“A ‘Bradshaw?’ What on earth do you want with ‘Bradshaw?’” says my hostess, her face lengthening considerably and a slight tincture of natural coldness coming into her tone.
“I know it seems rude—insultingly rude,” say I, still holding her hand and speaking almost lachrymosely: “but do you know, my dear, I really am afraid that—that—I shall have to leave you—to-day?”
“To leave us?” repeats she, withdrawing her hand and growing angrily red. “What! when not twenty-four hours ago you settled to stay a month with us? What have we done between then and now to disgust you with us?”
“Nothing—nothing,” cry I, eagerly; “how can you suggest such a thing? I never had a kinder welcome nor ever saw a place that charmed me more; but—but——”
“But what?” asks Jane, her colour subsiding and looking a little mollified.
“It is best to tell the truth, I suppose,” say I, sighing, “even though I know that you will laugh at me—will call me vapourish—sottishly superstitious; but I had an awful and hideous dream last night.”

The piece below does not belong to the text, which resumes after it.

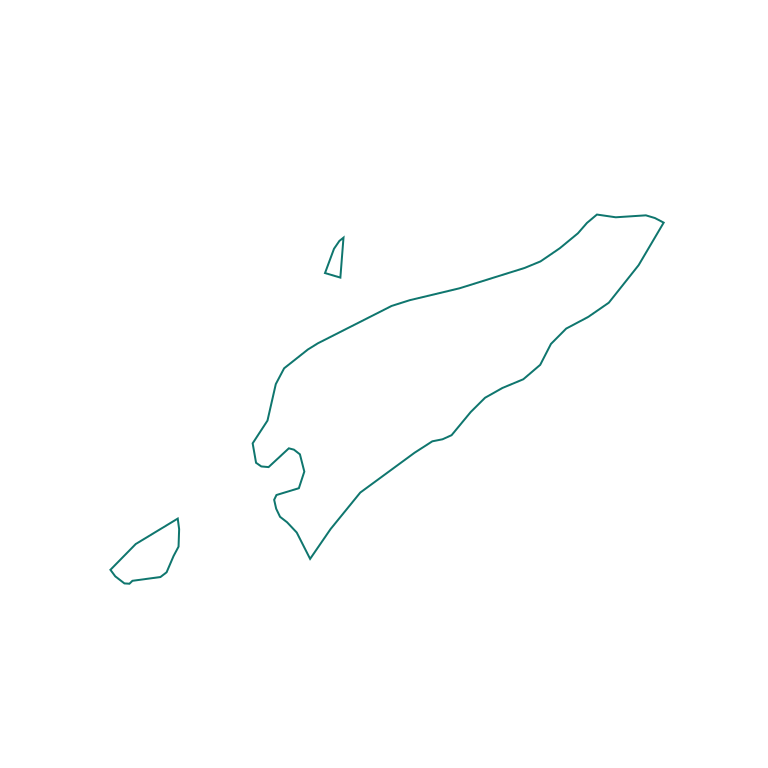 SVG path tracing the border of East Timor, rotated 346°
{"feature_id": "TLS", "entity_name": "East Timor", "entity_type": "country or territory", "adm_level": 0, "iso_a3": "TLS", "parent_name": "Asia", "parent_adm1": "", "projection": "natural_earth1", "projection_center": [125.525, -8.826], "detail": "fine", "context": "isolated", "style": "outline", "palette": "teal", "viewbox_px": 768, "rotation_deg": 346, "n_neighbors": 0, "source": "natural_earth", "source_scale": "50m", "svg_char_len": 1002}
<svg xmlns="http://www.w3.org/2000/svg" viewBox="0 0 768 768"><g transform="rotate(346 384 384)"><path d="M270.0,535.8L263.4,507.0L256.5,494.7L251.0,487.7L249.2,478.9L249.4,469.8L252.8,465.7L276.2,464.5L285.5,449.7L285.4,431.9L280.7,425.9L276.1,423.4L251.9,436.7L245.0,434.3L240.8,429.5L242.2,409.8L262.1,391.3L279.0,357.9L290.9,344.6L318.5,332.1L329.7,328.5L410.2,310.1L429.4,308.9L480.4,309.4L548.6,305.4L565.5,302.9L587.4,294.8L608.6,284.7L619.9,276.8L631.6,271.1L649.2,278.3L678.9,283.7L687.0,288.5L694.4,295.1L659.8,330.3L621.8,359.5L598.4,368.3L574.2,374.3L555.7,385.5L540.2,403.2L520.3,413.1L497.9,416.5L478.7,421.8L461.3,432.2L437.2,450.0L427.4,451.8L417.0,451.3L397.0,458.1L334.7,483.6L297.1,511.8L270.0,535.8ZM73.6,498.1L104.4,479.2L151.3,464.7L150.1,475.3L145.3,492.1L138.2,500.0L127.5,514.1L120.4,517.2L92.3,514.1L88.7,516.2L83.9,514.7L76.7,505.6L73.6,498.1ZM380.1,232.2L367.4,270.2L353.6,262.1L368.2,240.7L375.3,234.4L380.1,232.2Z" fill="none" stroke="#0f766e" stroke-width="2"/></g></svg>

“Is that all?” she says, looking relieved, and beginning to arrange her roses in an old china bowl. “And do you think that all dreams are confined to this house? I never heard before of their affecting any one special place more than another. Perhaps no sooner are you back in Dublin, in your own room and your own bed, than you will have a still worse and uglier one.”
I shake my head. “But it was about this house—about you.”
“About me?” she says, with an accent of a little aroused interest.
“About you and your husband,” I answer earnestly. “Shall I tell it you? Whether you say ‘Yes’ or ‘No’ I must. Perhaps it came as a warning; such things have happened. Yes, say what you will, I cannot believe that any vision so consistent—so tangibly real and utterly free from the jumbled incongruities and unlikelinesses of ordinary dreams—could have meant nothing. Shall I begin?”